* [Exercise prompt] Without the images, reproduce every entry exactly.

* [Materials provided]

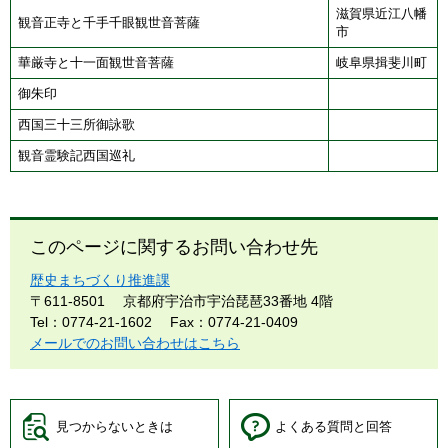
滋賀県近江八幡
観音正寺と千手千眼観世音菩薩
市
華厳寺と十一面観世音菩薩
岐阜県揖斐川町
御朱印
西国三十三所御詠歌
観音霊験記西国巡礼
このページに関するお問い合わせ先
歴史まちづくり推進課
〒611-8501
京都府宇治市宇治琵琶33番地 4階
Tel：0774-21-1602
Fax：0774-21-0409
メールでのお問い合わせはこちら
見つからないときは
よくある質問と回答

* [Response to this task]
滋賀県近江八幡
観音正寺と千手千眼観世音菩薩
市
華厳寺と十一面観世音菩薩
岐阜県揖斐川町
御朱印
西国三十三所御詠歌
観音霊験記西国巡礼
このページに関するお問い合わせ先
歴史まちづくり推進課
〒611-8501
京都府宇治市宇治琵琶33番地 4階
Tel：0774-21-1602
Fax：0774-21-0409
メールでのお問い合わせはこちら
見つからないときは
よくある質問と回答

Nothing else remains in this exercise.